Pillager,
Pillager wrote:If summoning a demon is OK, then what is wrong with 'summoning' a fireball and zinging it off to damage an enemy stack? You could do that with a summoned demon anyway... not seeing a huge difference here.
Differences:
1) The battle history screen makes it easy to see you were attacked. There is a battle report showing all units involved. Yes, you could in theory have a spell report menu too, but then you'd need a way to see where the spell came from plus a host of other potential things adding more complexity to what should be a simple battle report screen.
2) Map squares are fairly large. On the Middle East map or your Westeros map a square is probably 20x20 miles. I've never in any fantasy world heard of hurling fireballs 20+ miles to attack enemies.
3) Presumably you want your fireball spell to do damage to the whole stack or at least more than the front unit. A demon attacking only fights the front unit, it can't target other units in the stack for mass damage or a particular target.
4) Actual battles require a chance for you to take losses. Hurling fireballs is riskless because you can't be harmed in return. The game then degenerates into a move, cast, move back type game where players endlessly hang back and shoot never risking themselves in battle (basically my same complaint about the Siege concept where you could retreat after X number of losses). It also means that you immediately need a 'magic resistance' skill on all units (or one unit that protects the whole stack) to resist such long range attacks.
Pillager wrote:Maybe some heroes (like a warrior) don't have a spell casting box, and have to buy one with ability points. Other heroes (like a sorcerer) could have multiple casting boxes..allowing them to use more than one spell at a time.
I was not imagining that any hero could cast spells. Only magic heroes. Warrior types would have to make do without spells entirely and be compensated in other ways (cheaper upgrades to command type thing). In the same manner, I don't expect Wizards to be blessing units, that's a Priests job, nor should a Priest have Chain Lightning etc. If you are going to let any hero do anything then there is really no reason to have Paladins/Dreadknights/Valkyries etc.
So I would not expect to find a 'chain lighting scroll' with 4 uses on it that anyone could use. I was rather expecting to have each spell caster have a list of spells they can cast (and must purchase with ability points ala DLR) and then what you found were the equivalent of mana/charges (either 1 power/charge per scroll or a scroll with multiple charges). A chain lighting spell might cost 2 charges. As you cast, the charges/scrolls got used up from your personal inventory. That's why the 'mana' concept of DLR worked so well because mana was simply a pool you used to cast any spell from. The DLR downside was you had infinitely lasting crystals (bad) and one pool for all heroes (better to have individual pools).

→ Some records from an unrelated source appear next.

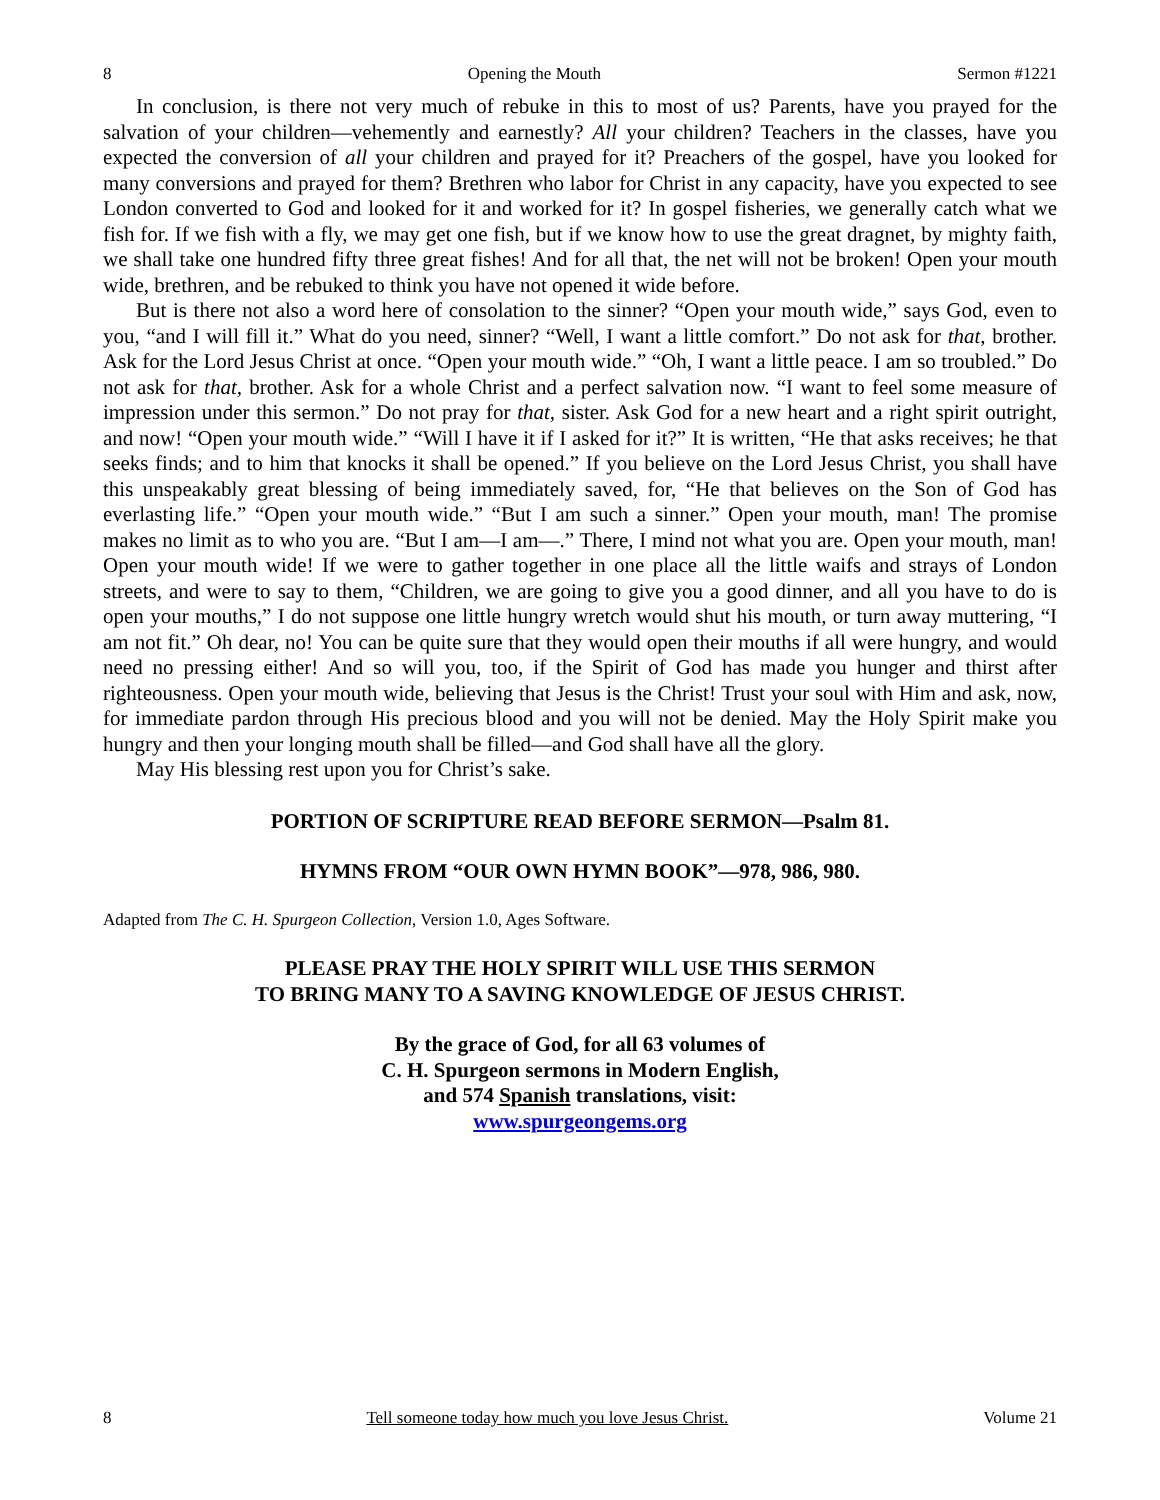8 Opening the Mouth Sermon #1221
In conclusion, is there not very much of rebuke in this to most of us? Parents, have you prayed for the salvation of your children—vehemently and earnestly? All your children? Teachers in the classes, have you expected the conversion of all your children and prayed for it? Preachers of the gospel, have you looked for many conversions and prayed for them? Brethren who labor for Christ in any capacity, have you expected to see London converted to God and looked for it and worked for it? In gospel fisheries, we generally catch what we fish for. If we fish with a fly, we may get one fish, but if we know how to use the great dragnet, by mighty faith, we shall take one hundred fifty three great fishes! And for all that, the net will not be broken! Open your mouth wide, brethren, and be rebuked to think you have not opened it wide before.
But is there not also a word here of consolation to the sinner? “Open your mouth wide,” says God, even to you, “and I will fill it.” What do you need, sinner? “Well, I want a little comfort.” Do not ask for that, brother. Ask for the Lord Jesus Christ at once. “Open your mouth wide.” “Oh, I want a little peace. I am so troubled.” Do not ask for that, brother. Ask for a whole Christ and a perfect salvation now. “I want to feel some measure of impression under this sermon.” Do not pray for that, sister. Ask God for a new heart and a right spirit outright, and now! “Open your mouth wide.” “Will I have it if I asked for it?” It is written, “He that asks receives; he that seeks finds; and to him that knocks it shall be opened.” If you believe on the Lord Jesus Christ, you shall have this unspeakably great blessing of being immediately saved, for, “He that believes on the Son of God has everlasting life.” “Open your mouth wide.” “But I am such a sinner.” Open your mouth, man! The promise makes no limit as to who you are. “But I am—I am—.” There, I mind not what you are. Open your mouth, man! Open your mouth wide! If we were to gather together in one place all the little waifs and strays of London streets, and were to say to them, “Children, we are going to give you a good dinner, and all you have to do is open your mouths,” I do not suppose one little hungry wretch would shut his mouth, or turn away muttering, “I am not fit.” Oh dear, no! You can be quite sure that they would open their mouths if all were hungry, and would need no pressing either! And so will you, too, if the Spirit of God has made you hunger and thirst after righteousness. Open your mouth wide, believing that Jesus is the Christ! Trust your soul with Him and ask, now, for immediate pardon through His precious blood and you will not be denied. May the Holy Spirit make you hungry and then your longing mouth shall be filled—and God shall have all the glory.
May His blessing rest upon you for Christ’s sake.
PORTION OF SCRIPTURE READ BEFORE SERMON—Psalm 81.
HYMNS FROM “OUR OWN HYMN BOOK”—978, 986, 980.
Adapted from The C. H. Spurgeon Collection, Version 1.0, Ages Software.
PLEASE PRAY THE HOLY SPIRIT WILL USE THIS SERMON
TO BRING MANY TO A SAVING KNOWLEDGE OF JESUS CHRIST.
By the grace of God, for all 63 volumes of
C. H. Spurgeon sermons in Modern English,
and 574 Spanish translations, visit:
www.spurgeongems.org
8 Tell someone today how much you love Jesus Christ. Volume 21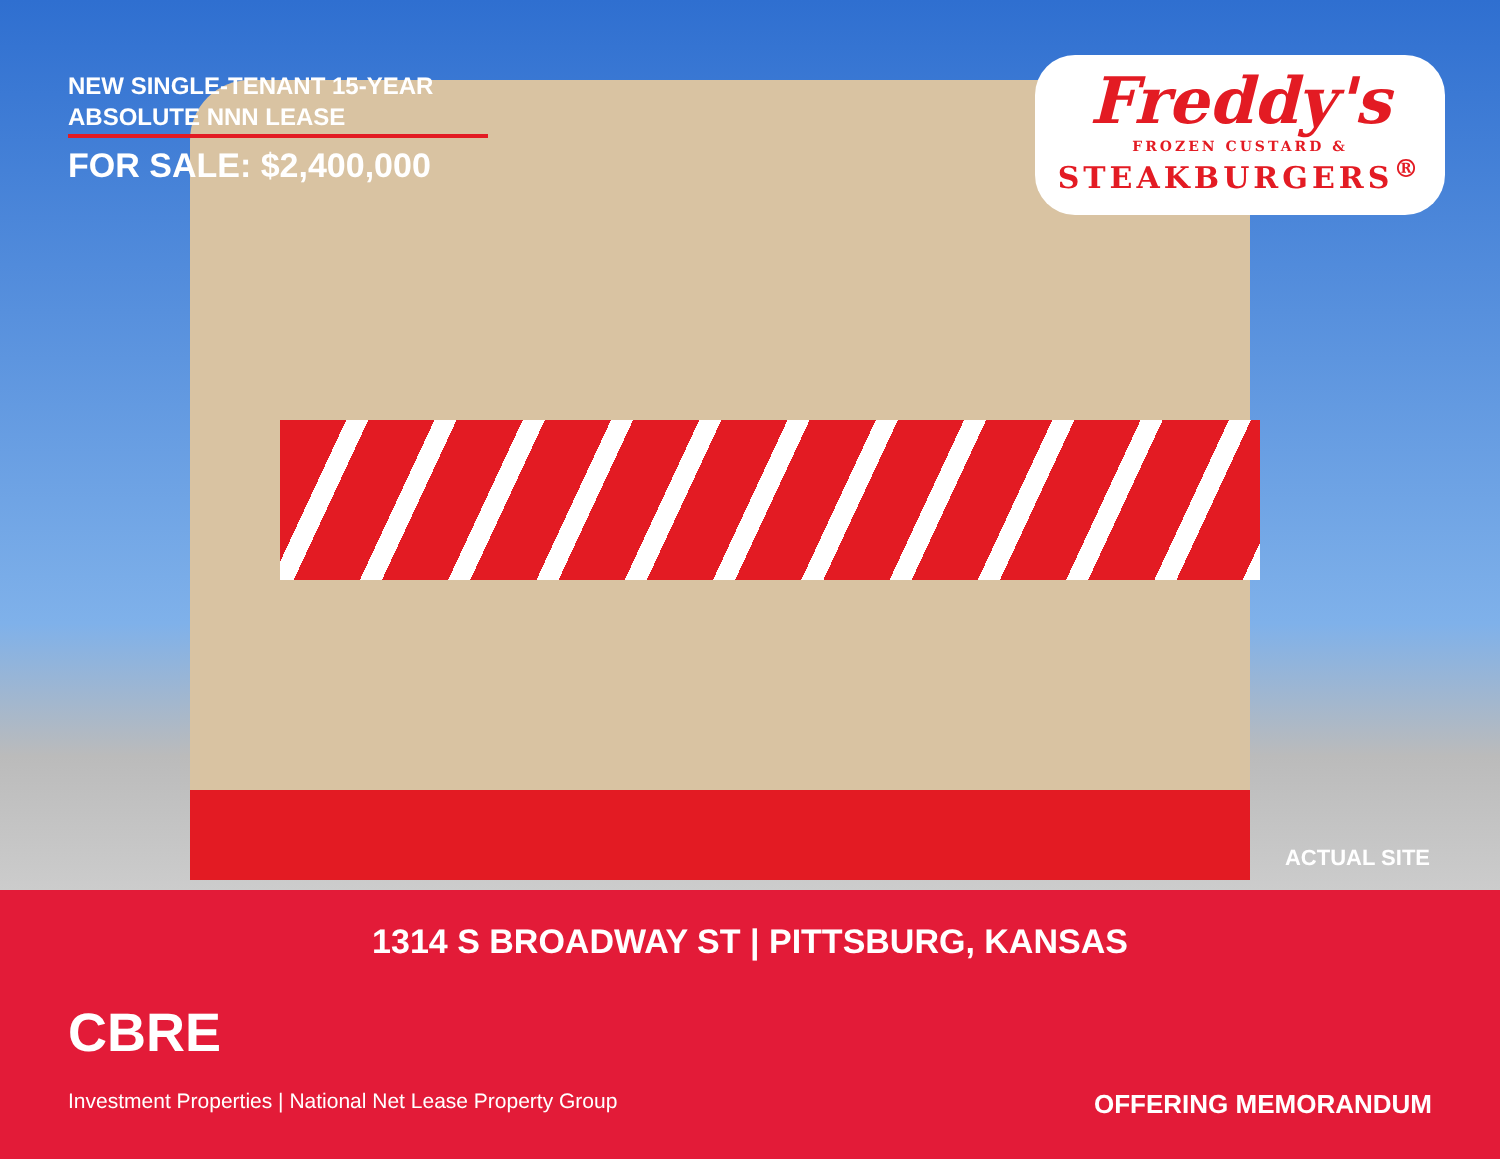NEW SINGLE-TENANT 15-YEAR ABSOLUTE NNN LEASE
FOR SALE: $2,400,000
Freddy's
FROZEN CUSTARD &
STEAKBURGERS<sup>®</sup>
ACTUAL SITE
1314 S BROADWAY ST | PITTSBURG, KANSAS
CBRE
Investment Properties | National Net Lease Property Group OFFERING MEMORANDUM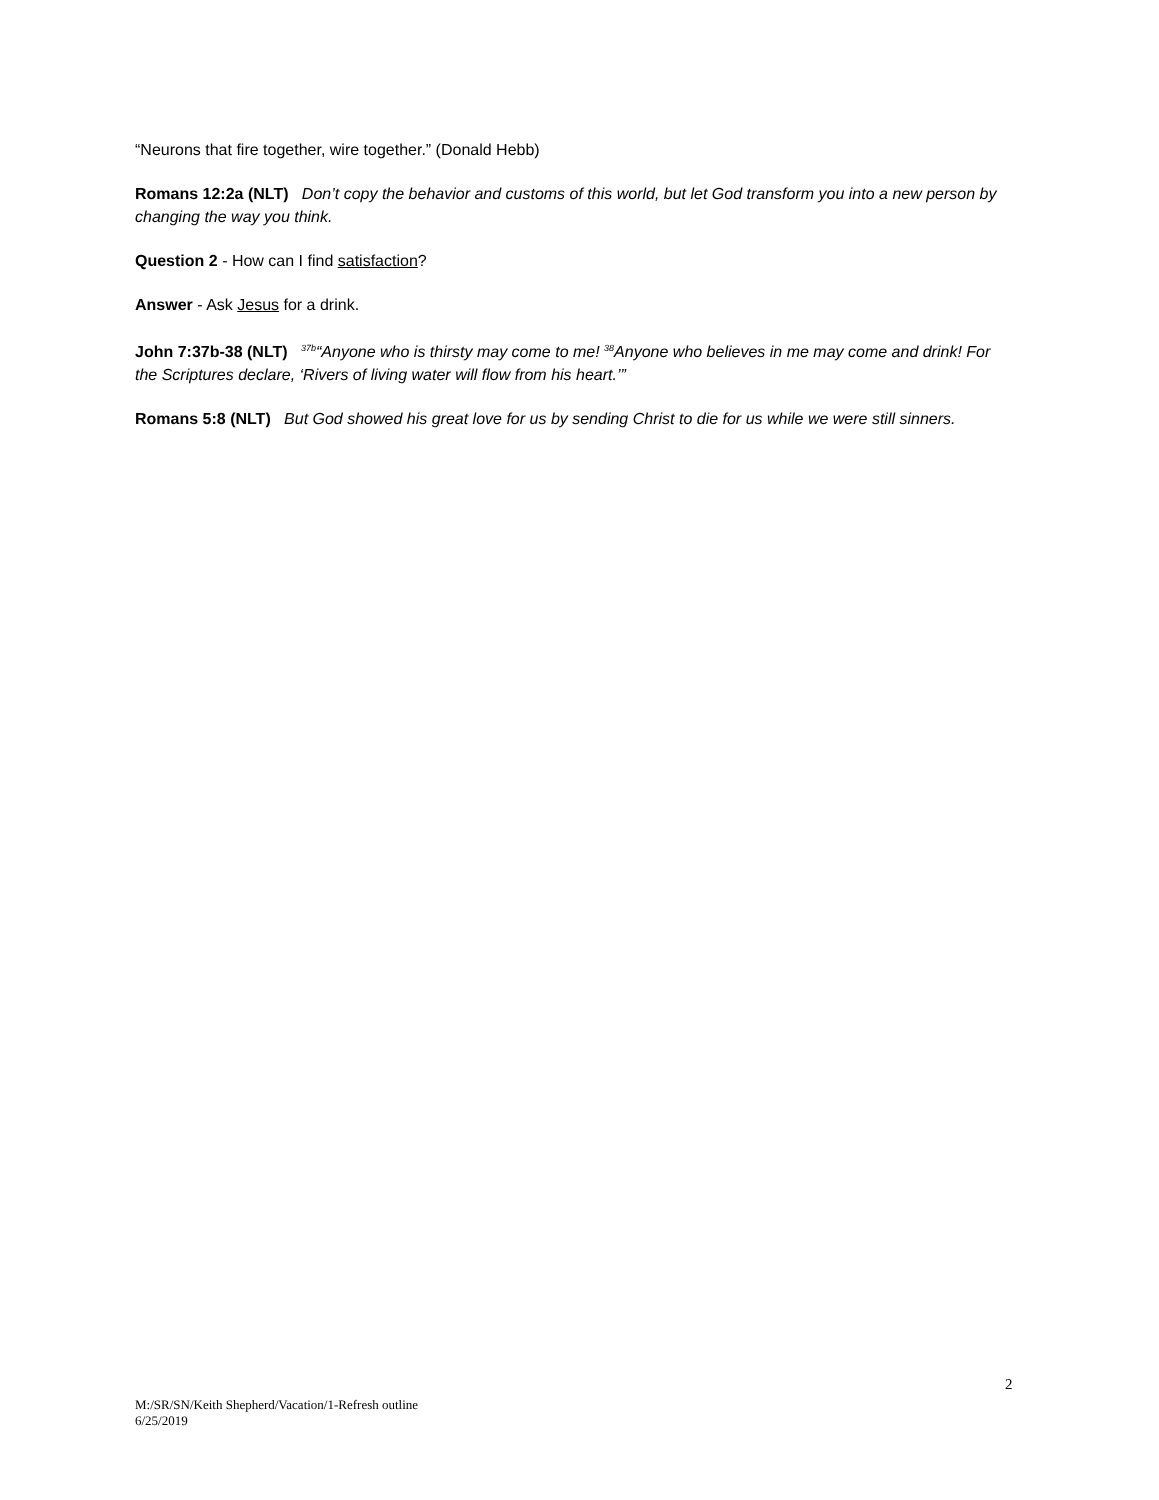“Neurons that fire together, wire together.” (Donald Hebb)
Romans 12:2a (NLT) Don’t copy the behavior and customs of this world, but let God transform you into a new person by changing the way you think.
Question 2 - How can I find satisfaction?
Answer - Ask Jesus for a drink.
John 7:37b-38 (NLT) <sup>37b</sup>“Anyone who is thirsty may come to me! <sup>38</sup>Anyone who believes in me may come and drink! For the Scriptures declare, ‘Rivers of living water will flow from his heart.’”
Romans 5:8 (NLT) But God showed his great love for us by sending Christ to die for us while we were still sinners.
2
M:/SR/SN/Keith Shepherd/Vacation/1-Refresh outline
6/25/2019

Pillager wrote:If you put a 'chain lighting' scroll into your hero's spell casting box, that hero would use it in every battle until the start of your next turn. So, every enemy stack that the hero attacks, gets a shock. Then every enemy army that attacks your hero gets zapped. This way an opponent couldn't send in a bat to absorb the spell before attacking with his main force.
Incidentally, how is this different that just having Enchantment spells that last forever? You can can cancel those at any time just as you can take back the scroll in your example. You have to pay upkeep for that spell every turn so it does in effect use up a scroll/mana/charges over time. That just removes the need for a battle spell concept and simplifies the whole magic model.